DO you really wish to know what I am doing, my dear old pussy cat?" said Susie May, as she leaned against the garden gate.

Pussy looked up at her with a "Meow" which Susie took to mean "Yes," and she continued,

"Well! I'll tell you, pussycat, I'm knitting a pair of suspenders for Grandpa Simons. You know he's very poor, pussy cat, and he hasn't anybody to make little nice things for him; and I am going to play that I am his little grandchild, and I'm going to do ever so many things to make him happy."

To this remark pussy said again, "Meow," and Susie continued again:

"There, I knew that you would think it was nice, pussy. You always like to have everybody do what is right, don't you?"

Again pussy said, "Meow."

Just at this interesting part of the conversation, Susie dropped the ball of yarn out of her pocket, and the playful kittens flew at it, and boxed it about as only kittens can when a plaything falls within their reach.

"There, there, pussy cat. I wish you would call your kittens away."

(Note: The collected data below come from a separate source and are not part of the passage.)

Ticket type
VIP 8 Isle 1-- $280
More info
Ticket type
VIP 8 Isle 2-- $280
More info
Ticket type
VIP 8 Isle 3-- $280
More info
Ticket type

"Meow," says pussy cat again, as if she were saying, "I think they are trying to help you." At least that was what Susie thought she said, and so, like the good-natured little girl that she is, she replied,

"Well, dear little things, perhaps they are trying to help. I'd better think so, any way, and be thankful to them, and keep happy, than to get cross, and scold, and fret at them for pulling my yarn, as they box the ball about. So play away, and I will play that you are helping, and we'll have a real good time with our play."

So the sport went on, and kittens, cat, and little girl, all were happy in making grandfather Simons's suspenders.